Understanding and integrating models into software
Course outcomes:
- Prepare data and select models for classical machine learning problems
- Chart a path to production for machine learning models
- Anticipate and analyze mistakes produced by machine learning models
Course description:
Machine learning models have made their way into production across software engineering projects in a big way. There are many ways for software engineers to identify and participate in opportunities to leverage machine learning across an organization—and in many cases, at least as much of a place for the software engineering skill set as for a specific machine learning engineering skill set.
Join expert Chelsea Troy to follow the steps from ideation to productionization of the types of machine learning models most often developed in-house and to understand the challenges of building from scratch. You’ll consider machine learning models as external libraries, learn how to use them, and learn what to be aware of when integrating with them. You’ll finish up with a conversation about the role of generative AI, and specifically LLMs, in software engineering.
NOTE: With today’s registration, you’ll be signed up for both sessions. Although you can attend any of the sessions individually, we recommend participating in both.
What you’ll learn and how you can apply it
- Understand the value of the software engineering skill set for using machine learning
- Learn the most important production concerns for ML models that engineers can find, flag, and fix
- Take advantage of machine learning libraries for use in your organization
This live event is for you because...
- You want to use your software engineering skills to participate in machine learning efforts.
Prerequisites
- Some existing software engineering skill is helpful
Recommended follow-up:
- Read Applied Machine Learning and AI for Engineers (book)

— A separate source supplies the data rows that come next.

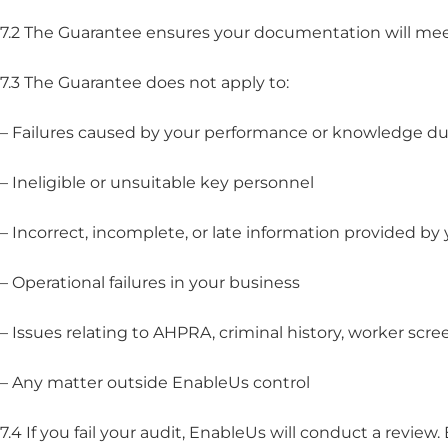
7.2 The Guarantee ensures your documentation will mee
7.3 The Guarantee does not apply to:
– Failures caused by your performance or knowledge du
– Ineligible or unsuitable key personnel
– Incorrect, incomplete, or late information provided by
– Operational failures in your business
– Issues relating to AHPRA, criminal history, worker scree
– Any matter outside EnableUs control
7.4 If you fail your audit, EnableUs will conduct a revi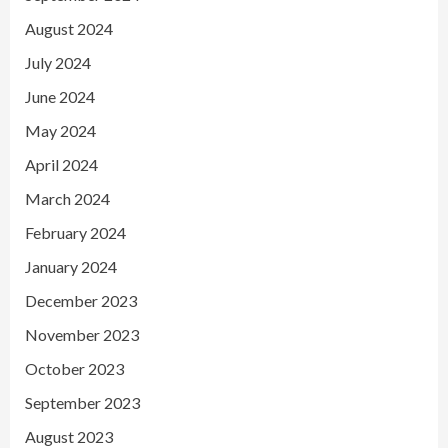
August 2024
July 2024
June 2024
May 2024
April 2024
March 2024
February 2024
January 2024
December 2023
November 2023
October 2023
September 2023
August 2023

- Take Machine Learning from Scratch (live online course with Thomas Nield)
- Take Artificial intelligence: An Overview of AI and Machine Learning (live online course with Alex Castrounis)
Schedule
The time frames are only estimates and may vary according to how the class is progressing.
Day 1
Part I (15 minutes)
- Presentation: How machine learning models are changing software engineering
Part II (35 minutes)
- Presentation: Preparing data for ML applications (dealing with missing values, categorical data and continuous numerical data); identifying data that won’t generalize
- Group discussion: Preparing a sample table from a medical professional specialty categorization problem for a machine learning application
- Q&A
- Break
Part III (45 minutes)
- Presentation: Splitting data (balancing classes, train-validation-test split, data leakage); identifying opportunities to incorporate classical ML in engineering flows
- Hands-on exercise: Split and prepare medical categorization data
- Group discussion: Which types of model might you choose to try?
- Q&A
- Break
Part IV (35 minutes)
- Presentation: Selecting a model (classical machine learning models)
- Group discussion: For each of these three problems, which types of model would you try?
- Q&A
- Break
Part V (50 minutes)
- Presentation: Ensembling models; choosing a model (accuracy versus precision versus recall versus F1 score); tuning hyperparameters; error analysis
- Group discussion: Which types of models would you choose?
- Q&A
Day 2
Part I (40 minutes)
- Presentation: Machine learning models as helper libraries; integration types
- Hands-on exercise: Explore spaCy integration
- Q&A
Part II (50 minutes)
- Presentation: Criteria for selecting model libraries for integration; evaluating some examples on the criteria
- Group discussion: What sort of application would you like to integrate with external ML models, and what sort of external model would you use?
- Q&A
Part III (50 minutes)
- Presentation: Integrating safely and effectively; risks of integration; mitigating risks; integration tests; feedback loop for evaluating results; options for data validation
- Hands-on exercise: Make spaCy integration more production-ready
- Q&A
- Break
Part IV (40 minutes)
- Presentation: Role of LLMs and generative AI in software engineering
- Hands-on exercise: Identify the issue in each of these examples from LLMs working on code
- Q&A
Your Instructor
Chelsea Troy
Chelsea Troy leads the machine learning operations team at Mozilla. She also teaches in the Master’s Program in Computer Science at the University of Chicago. Her online workshop, Fundamentals of Technical Debt, is available On Demand through the O’Reilly platform, and she also gives live courses about machine learning, large language models, and product thinking.